Battery life doesn't tread closely on the heels of the best netbooks - take a bow Asus' Eee PC 1000H and MSI's Wind U100 - but with four hours of light use under its cutely proportioned belt, it's not bad at all.
We managed to get just under two and half hours of usage using a combination of Wi-Fi and 3G at home, which is pretty good going considering we spent much of our time watching Heroes in iPlayer's high quality mode, steaming internet radio, checking our email and surfing the internet almost constantly.
Watching video is a pleasure, too, as the Dell's plain good looks and quality build are matched by its 8.9in display. Like most of its ilk the Mini 9 settles for a resolution of 1,024 x 600, but controversially Dell have opted for a glossy finish.
It's not as bad as it sounds, though, and thanks to the screen's ample brightness we never had any problems using the Mini 9, even under direct sunlight. On the flipside, the glossy screen bestows images with a pleasing vivacity and depth - traits that only serve to emphasise the panel's surprisingly neutral colour reproduction.

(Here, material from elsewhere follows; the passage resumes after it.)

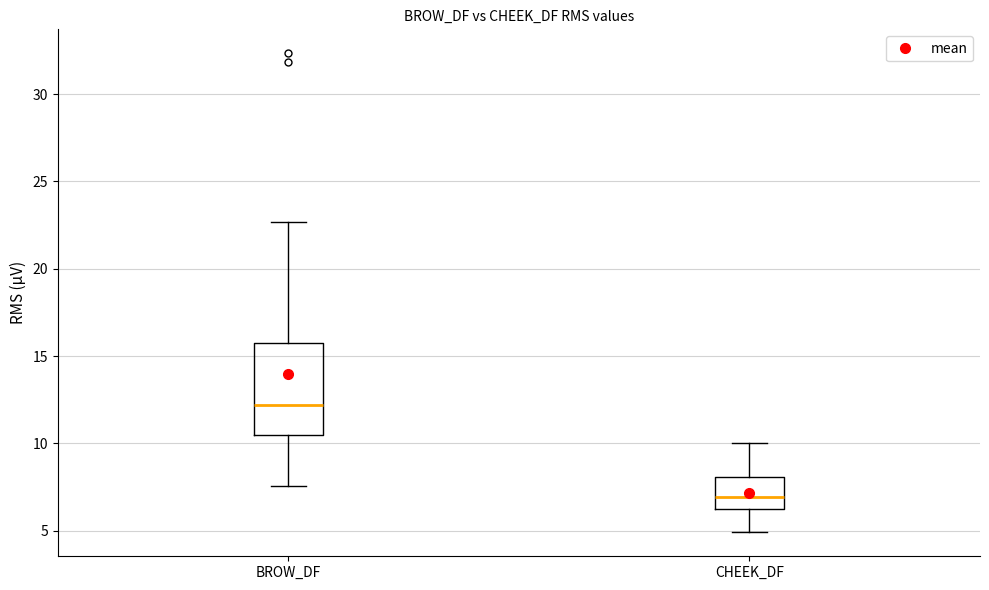

Where does the upper whisker of the box for BROW_DF end on the y-axis? The values are not printed on the chart, so give them approximately, as read against the axis.

22.5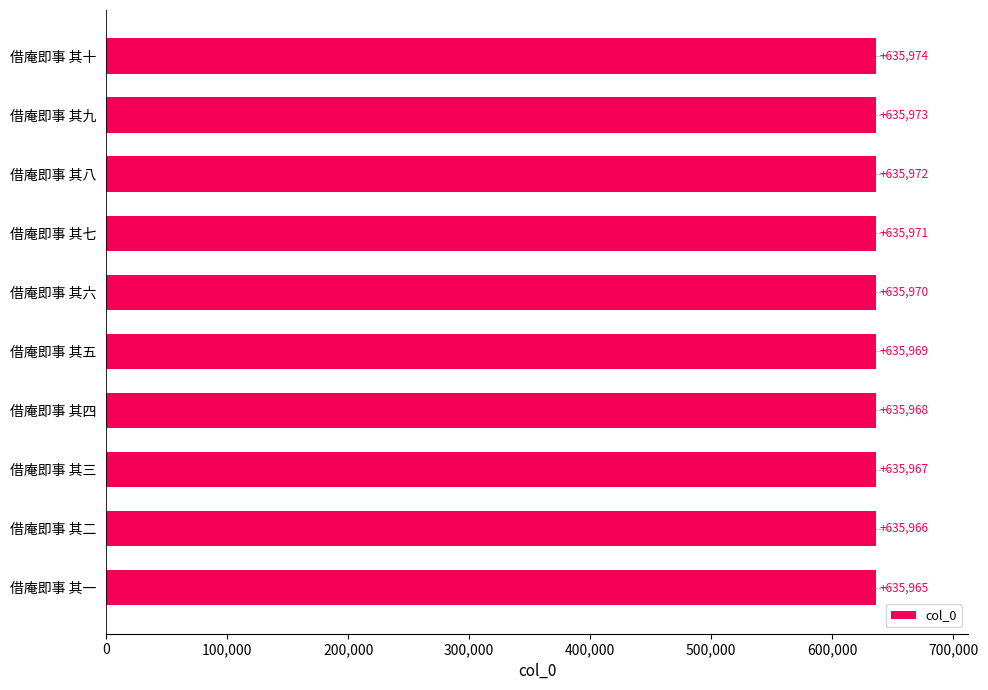

What is the sum of the values at 借庵即事 其三 and 借庵即事 其六?

1271937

Performance isn't a high point, but it's sufficient. The Atom N270 processor is partnered with 1GB of memory, and scored a modest 0.34 in our benchmarks.
The final ingredients of any self-respecting netbook are a comfy keyboard and trackpad combination. But, like so many other netbooks before it, the Dell only delivers half the recipe. The Mini 9's trackpad is one of the best we've encountered. It's wide, accurate and blessed with two distinct buttons. Unfortunately, that's where things start to go a bit sour.
The most positive thing you can say about the Mini 9's keyboard is that it's not as bad as that of Asus' 8.9 inch Eees. It's not that Dell hasn't made a good attempt at it, either. They've gone as far as dispensing with dedicated Function keys altogether - instead relegating them to secondary FN key functions along the middle ASD row - and have done away with F11 and F12 completely.
This frees up plenty of vertical space, while leaving enough room for the fine trackpad but, unlike MSI's Wind, which takes full advantage of its wide frame by stretching the keys to the very edges, Dell has left about 10mm of fallow chassis on either side.